Rheumatic pain II advertised the drug Neo-melubrin (metamizole), which was used at the time to relieve various types of musculoskeletal pain. In the advertising leaflet given to doctors, the following text accompanied the image: “It’s as if sharp nails were sinking into the flesh, the joints, the bones, the nerves! Such are the sensations suffered by those who suffer from rheumatism, lumbago, sciatica!”4
Insomnia I. Gouache/paperboard, 1947In Fig. 2, from the distant darkness, a sequence of tired female gazes can be seen passing through several desolate rooms. They reflect, perhaps, the inability to fall asleep as the inhospitable night hours pass. An austere window allows a glimpse of the darkness of the night. In front, the light of a candlestick attracts insects with crystalline wings. Insomnia I advertised several barbiturate drugs, including Evipan (sodium hexobarbital) and Abasin (acecarbromal), which have been discontinued due to their various adverse effects.

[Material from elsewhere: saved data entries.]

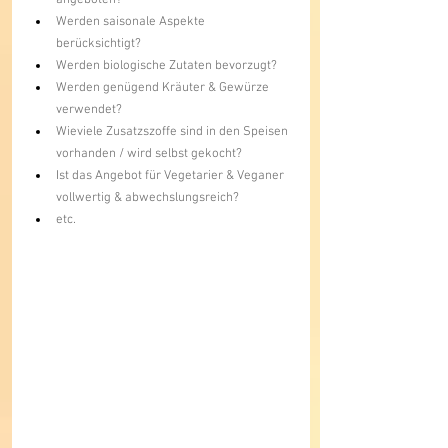
angeboten?
Werden saisonale Aspekte 
berücksichtigt?
Werden biologische Zutaten bevorzugt?
Werden genügend Kräuter & Gewürze 
verwendet?
Wieviele Zusatzszoffe sind in den Speisen 
vorhanden / wird selbst gekocht?
Ist das Angebot für Vegetarier & Veganer 
vollwertig & abwechslungsreich?
etc.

In a pamphlet kept in the Remedios Varo art collection of the Museum of Modern Art in Mexico City, the following interpretation of Insomnio I reads: “They have the impression that someone is watching them and it is they who open their tired eyelids, scrutinising the nocturnal shadows! Indefinite anguish fills the solitude of these dark, dry rooms, devoid of warmth. The solemn silence sharpens the desire to hear, and from one's own entrails the noise of the beating of the cardiac cycle systoles and diastoles is born and grows bigger… Insomnia… Father of worries; forger of concerns…!!!!! Artist who paints in purple tones, dark circles of fatigue..”

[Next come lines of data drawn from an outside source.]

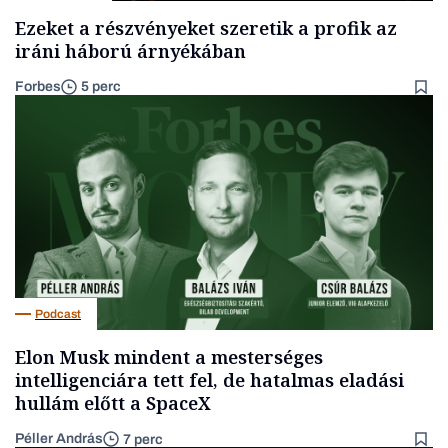
Ezeket a részvényeket szeretik a profik az
iráni háború árnyékában
Forbes
5 perc
Podcast
Elon Musk mindent a mesterséges
intelligenciára tett fel, de hatalmas eladási
hullám előtt a SpaceX
Péller András
7 perc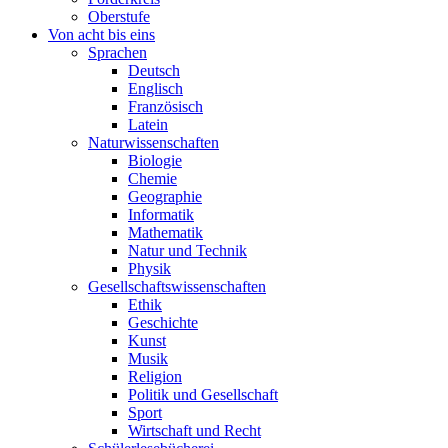
Oberstufe
Von acht bis eins
Sprachen
Deutsch
Englisch
Französisch
Latein
Naturwissenschaften
Biologie
Chemie
Geographie
Informatik
Mathematik
Natur und Technik
Physik
Gesellschaftswissenschaften
Ethik
Geschichte
Kunst
Musik
Religion
Politik und Gesellschaft
Sport
Wirtschaft und Recht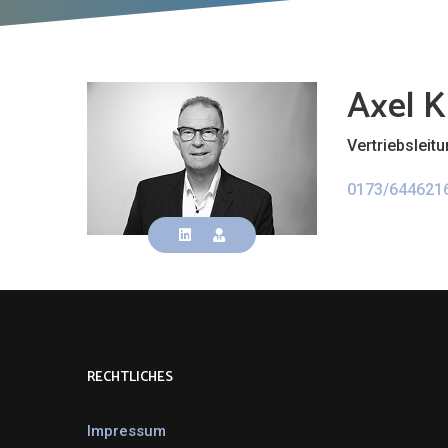
Axel 
Vertriebsleit
0173/644621
RECHTLICHES
Impressum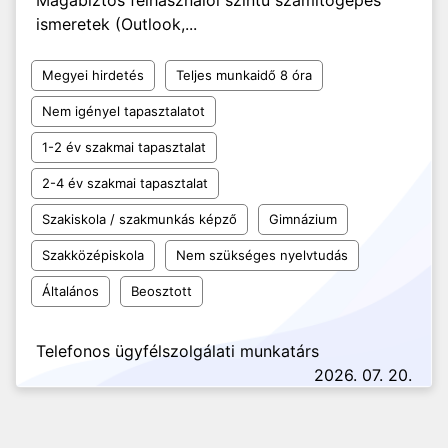
Magabiztos felhasználói szintű számítógépes
ismeretek (Outlook,...
Megyei hirdetés
Teljes munkaidő 8 óra
Nem igényel tapasztalatot
1-2 év szakmai tapasztalat
2-4 év szakmai tapasztalat
Szakiskola / szakmunkás képző
Gimnázium
Szakközépiskola
Nem szükséges nyelvtudás
Általános
Beosztott
Telefonos ügyfélszolgálati munkatárs
2026. 07. 20.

CommentaryThe inclusion of original, avant-garde works of art such as those produced by Remedios Varo in the advertising of medicines is unparalleled in pharmacological marketing. The leaflets distributed to doctors contained the visual representation of the symptom, together with the name of the pills recommended for its relief. The works produced for Bayer allowed Remedios to define a series of formal and compositional elements that were the basis of her later work, such as the anatomy of the figures, the spatiality, the settings, the iconographic and thematic repertoire.3 These early works also show the artist's keenness to understand the environment of commercial advertising aimed at doctors. Varo was able to transcend the mere commercial purpose of the commission to create scenes of great empathy and narrative force.
There is no reason to think that Remedios Varo had any notion of the concept of fibromyalgia, or fibrositis, as the disease was called at the time. Nor is there any evidence that she suffered from chronic pain, although in a letter to her friend Kati Horna she mentioned that she suffered from tiredness and “rheumatism”.5 At that time fibromyalgia as a clinical entity was virtually unknown to the medical community. People suffering from this syndrome were labelled with pejorative diagnoses such as hysteria, neurosis or hypochondria. The medical misogyny of that time, which still survives today, somehow blamed patients for their own suffering.1
What is certain is that these 2 works by Remedios Varo represent in a dramatic and original way the fundamental and most discomforting manifestations of fibromyalgia. Although the symptoms cannot be read as a reflection of the artist's personal condition, they do open a bridge where art can provide tools to translate, narrate or express physical and psychological states for which verbal expression is not enough.
Conflict of interestsAll the authors have no conflict of interests to declare.